UK farming profits fell by almost 16% in 2020, to a total of £4,119m, according to a Defra update on its initial forecast made in December.
When adjusted for inflation, the £4,119m total income from farming (Tiff) figure is a 21% drop and the lowest real-terms farming profit since 2007.
While the new figures show a lower drop before the effect of inflation, compared with the department’s December forecast, there is greater detail, including the stark implications of the Covid-19 pandemic on diversified businesses.
Almost all of the fall in farming profits is represented by the reduction in the value of outputs, as costs overall were similar to the previous year.
The main driver of the fall was the effect of adverse weather on cropping output in particular, which dropped by £999m (10% down).

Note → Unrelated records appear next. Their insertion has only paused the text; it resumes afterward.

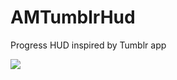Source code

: AMTumblrHud
===========

Progress HUD inspired by Tumblr app

<img src="http://s1.postimg.org/oky0yvs4f/i_OS_Simulator_i_Phone_Retina_4_inch_i_OS_7_1.png"/>
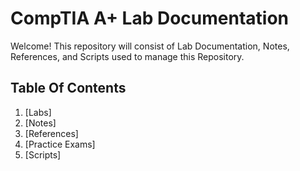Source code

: # CompTIA A+ Lab Documentation
Welcome! This repository will consist of Lab Documentation, Notes, References, and Scripts used to manage this Repository.

## Table Of Contents
1. [Labs]
2. [Notes]
3. [References]
4. [Practice Exams]
5. [Scripts]
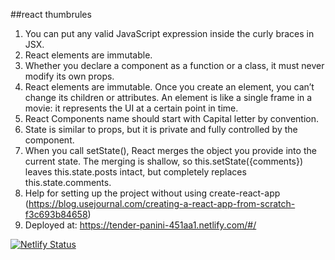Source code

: ##react thumbrules

1. You can put any valid JavaScript expression inside the curly braces in JSX.
2. React elements are immutable. 
3. Whether you declare a component as a function or a class, it must never modify its own props.  
4. React elements are immutable. Once you create an element, you can’t change its children or attributes. An element is like a single frame in a movie: it represents the UI at a certain point in time.
5. React Components name should start with Capital letter by convention.
6. State is similar to props, but it is private and fully controlled by the component.
7. When you call setState(), React merges the object you provide into the current state. The merging is shallow, so this.setState({comments}) leaves this.state.posts intact, but completely replaces this.state.comments.
8. Help for setting up the project without using create-react-app (https://blog.usejournal.com/creating-a-react-app-from-scratch-f3c693b84658)
9. Deployed at: https://tender-panini-451aa1.netlify.com/#/


[![Netlify Status](https://api.netlify.com/api/v1/badges/1164df1a-42a5-425d-9d0f-4348093edd71/deploy-status)](https://app.netlify.com/sites/tender-panini-451aa1/deploys)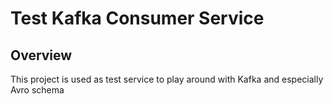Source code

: 
# Test Kafka Consumer Service

## Overview
This project is used as test service to play around with Kafka and especially Avro schema





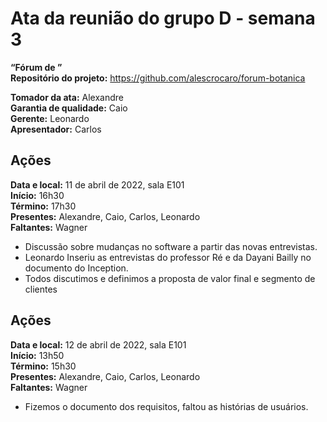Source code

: # Ata da reunião do grupo D - semana 3
**“Fórum de ”**\
**Repositório do projeto:** https://github.com/alescrocaro/forum-botanica

**Tomador da ata:** Alexandre \
**Garantia de qualidade:** Caio \
**Gerente:** Leonardo \
**Apresentador:** Carlos

## Ações
**Data e local:** 11 de abril de 2022, sala E101\
**Início:** 16h30 \
**Término:** 17h30 \
**Presentes:** Alexandre, Caio, Carlos, Leonardo\
**Faltantes:** Wagner

- Discussão sobre mudanças no software a partir das novas entrevistas.
- Leonardo Inseriu as entrevistas do professor Ré e da Dayani Bailly no documento do Inception.
- Todos discutimos e definimos a proposta de valor final e segmento de clientes

## Ações
**Data e local:** 12 de abril de 2022, sala E101\
**Início:** 13h50 \
**Término:** 15h30 \
**Presentes:** Alexandre, Caio, Carlos, Leonardo\
**Faltantes:** Wagner

- Fizemos o documento dos requisitos, faltou as histórias de usuários.

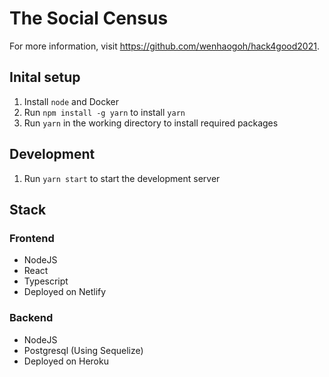 # The Social Census

For more information, visit https://github.com/wenhaogoh/hack4good2021.

## Inital setup

1. Install `node` and Docker
2. Run `npm install -g yarn` to install `yarn`
3. Run `yarn` in the working directory to install required packages

## Development

1. Run `yarn start` to start the development server

## Stack

### Frontend

* NodeJS
* React
* Typescript
* Deployed on Netlify

### Backend

* NodeJS
* Postgresql (Using Sequelize)
* Deployed on Heroku
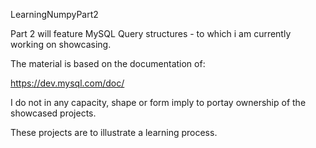 LearningNumpyPart2

Part 2 will feature MySQL Query structures - to which i am currently working on showcasing.

The material is based on the documentation of:

https://dev.mysql.com/doc/

I do not in any capacity, shape or form imply to portay ownership of the showcased projects.

These projects are to illustrate a learning process.
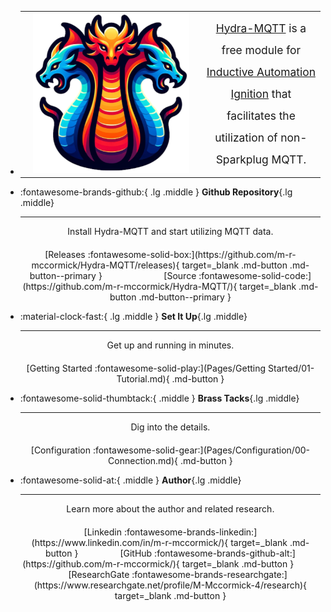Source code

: <style>
.md-typeset h1 {
  font-size: 1px;
  line-height: 1px;
  visibility: hidden;
  margin-top: 0px;
  margin-bottom: 0px;
}
</style>

<div class="grid cards" style="margin-top: 0px; padding-top: 0px"><ul><li>
	<table class=".md-typeset" style="border: none; margin-top: 0px; padding-top: 0px">
		<tr>
			<td style="border-top: 0px; width: 250px; padding-left: 20px; padding-right: 20px"><img src="assets/hydra.png" alt="description"></td>
			<td style="vertical-align:middle; border-top: 0px; font-size-adjust: .68; line-height: 35px; text-align: center">
				<a target="_blank" href="https://github.com/m-r-mccormick/Hydra-MQTT">Hydra-MQTT</a>
				is a free module for <br>
				<a target="_blank" href="https://inductiveautomation.com/">Inductive Automation Ignition</a>
				that facilitates the utilization of non-Sparkplug MQTT.
			</td>
		</tr>
	</table>
</li></ul></div>

<div class="grid cards" markdown>

-   :fontawesome-brands-github:{ .lg .middle } __Github Repository__{.lg .middle}

    ---

    <p style="text-align: center; margin-bottom: 20px">
    Install Hydra-MQTT and start utilizing MQTT data.
    </p>
    
    <p style="text-align: center">
    [Releases :fontawesome-solid-box:](https://github.com/m-r-mccormick/Hydra-MQTT/releases){ target=_blank .md-button .md-button--primary }
    &nbsp; &nbsp; &nbsp; &nbsp; &nbsp; &nbsp; &nbsp; &nbsp; &nbsp; &nbsp; &nbsp; &nbsp;
    [Source :fontawesome-solid-code:](https://github.com/m-r-mccormick/Hydra-MQTT/){ target=_blank .md-button .md-button--primary }
    </p>

</div>

<div class="grid cards" markdown>

-   :material-clock-fast:{ .lg .middle } __Set It Up__{.lg .middle}

    ---

    <p style="text-align: center; margin-bottom: 20px">
    Get up and running in minutes.
    </p>

    <p style="text-align: center">
    [Getting Started :fontawesome-solid-play:](Pages/Getting Started/01-Tutorial.md){ .md-button }
    </p>

-   :fontawesome-solid-thumbtack:{ .middle } __Brass Tacks__{.lg .middle}

    ---

    <p style="text-align: center; margin-bottom: 20px">
    Dig into the details.
    </p>

    <p style="text-align: center">
    [Configuration :fontawesome-solid-gear:](Pages/Configuration/00-Connection.md){ .md-button }
    </p>

</div>

<div class="grid cards" markdown>

-   :fontawesome-solid-at:{ .middle } __Author__{.lg .middle}

    ---

    <p style="text-align: center; margin-bottom: 20px">
    Learn more about the author and related research.
    </p>

    <p style="text-align: center">
    [Linkedin :fontawesome-brands-linkedin:](https://www.linkedin.com/in/m-r-mccormick/){ target=_blank .md-button }
    &nbsp; &nbsp; &nbsp; &nbsp; &nbsp; &nbsp; &nbsp; &nbsp;
    [GitHub :fontawesome-brands-github-alt:](https://github.com/m-r-mccormick/){ target=_blank .md-button }
    &nbsp; &nbsp; &nbsp; &nbsp; &nbsp; &nbsp; &nbsp; &nbsp;
    [ResearchGate :fontawesome-brands-researchgate:](https://www.researchgate.net/profile/M-Mccormick-4/research){ target=_blank .md-button }
    </p>

</div>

Wheat, oilseed rape, seed production and diversified activities saw the largest falls in output.
£310m loss in diversification income
The income from diversified activities took a 20% hit, which represents a £310m loss to the sector.
These combined to more than offset a £490m rise in income from livestock outputs.
While costs overall were similar to the 2019 level, there were significant falls in energy and fertiliser costs in 2020, while the amounts paid in rent and interest are estimated to have fallen by 2% and 5%, respectively.
Output for an annual work unit of farm labour fell to £20,562 in 2020, compared with an average of £27,595 in 2013-17.
In 2020, agriculture’s contribution to the UK economy, also expressed as gross value added, was £9,435m. This represents a fall of £676m (6.7%) compared with 2019.